At first glance, the military’s new blended retirement system (BRS) looks like a win for military families.
With lump-sum bonuses and 401(k)-style automatic and matching contributions, even service members who don’t serve to retirement will walk away with some savings. Unfortunately, career service members and their families will have to shoulder increased financial decision-making which could leave them facing a much less secure future.
The BRS’s 20% Problem
Under the new system, guaranteed retirement income will be reduced by 20%. Matching Thrift Savings Plan (TSP) contributions and lump-sum continuation bonuses (distributed between the 8th and 12th years of service) are designed to offset the loss of income.
Still, 20% is a huge shortfall, and the service member family will have sole responsibility for making up the difference. Now, more than ever, practicing smart, consistent financial behaviors is essential to securing the comfortable retirement our military families deserve in return for their commitment and sacrifice.
Matching TSP Contributions Can Fill the Gap
Under the BRS, uniformed service members can take advantage of matching TSP contributions from the DoD, similar to what non-uniformed federal employees have enjoyed for years. Of course, it doesn’t take a math whiz to understand that contributing 1% of your pay won’t leave you with very much in the way of retirement savings, even if the DoD matches that contribution.

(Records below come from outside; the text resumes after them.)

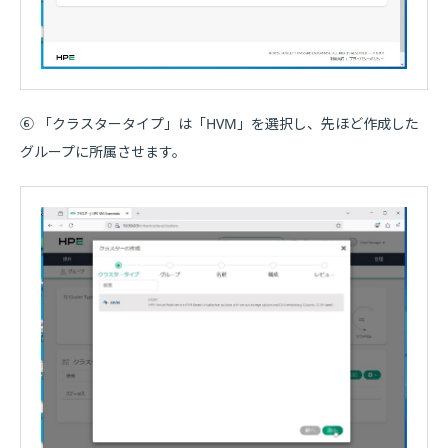
⑥ 「クラスタータイプ」は「HVM」を選択し、先ほど作成した
グループに所属させます。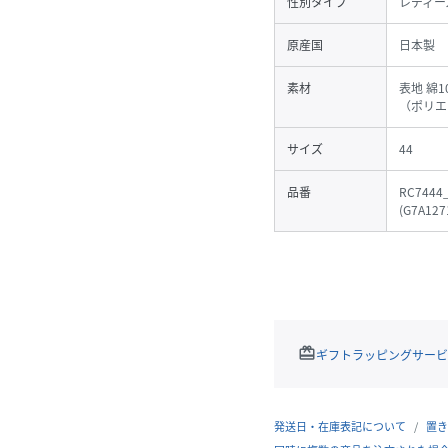
性別タイプ
レディー
原産国
日本製
素材
表地 綿1
（ポリエ
サイズ
44
品番
RC7444
(
G7A127
redeem
ギフトラッピングサービ
発送日・在庫表記について
置き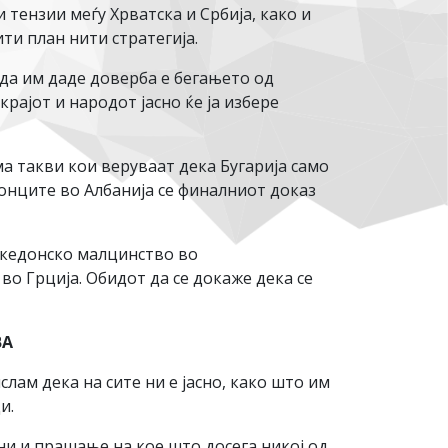
 тензии меѓу Хрватска и Србија, како и
ти план нити стратегија.
да им даде доверба е бегањето од
рајот и народот јасно ќе ја избере
ма такви кои веруваат дека Бугарија само
донците во Албанија се финалниот доказ
акедонско малцинство во
во Грција. Обидот да се докаже дека се
ВА
слам дека на сите ни е јасно, како што им
и.
ини и прашање на кое што досега никој од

A (Not-So-Secret) Strategy for Success
Several obstacles stand between you and a comfortable retirement, but it’s within your power to set yourself and your family up for success. My best advice:
Opt In Early
If you plan to opt into the BRS when it goes into effect January 1, 2018, enroll as early as possible and start contributing to the TSP immediately. This will allow you to maximize matching DoD contributions for a full calendar year. Waiting to make the decision means you’ll miss out on months of free money in the form of matching dollars.
Contribute 5% to Your TSP
Automatic and matching contributions are a key feature of the BRS. To take full advantage of the DoD’s matching dollars, you’ll need to contribute 5% of your pay to the TSP. Contributing anything less is almost like leaving free money on the table.
Make Peace with Your Monthly Budget
Learning to live and spend in a way that allows you save that 5% is critical. Create a monthly budget you can stick to, avoid making purchases on credit, and find ways to enjoy family time together without overspending. Practicing conservative financial behaviors every day is a cornerstone of long-term financial health.
Invest in Funds that Match Your Goals
When you start contributing to the TSP, you are automatically enrolled in a default investment fund. Unfortunately, the current default fund tends to be very conservative and may not keep up with the rate of inflation (meaning less retirement income for you).
The default fund for new investors is changing in 2018 and may better align with your retirement goals, but for those who already have TSP accounts established it will not automatically change. Instead of sticking with the default fund, work with a knowledgeable financial planner who can help you figure out which funds best match your goals and risk tolerance.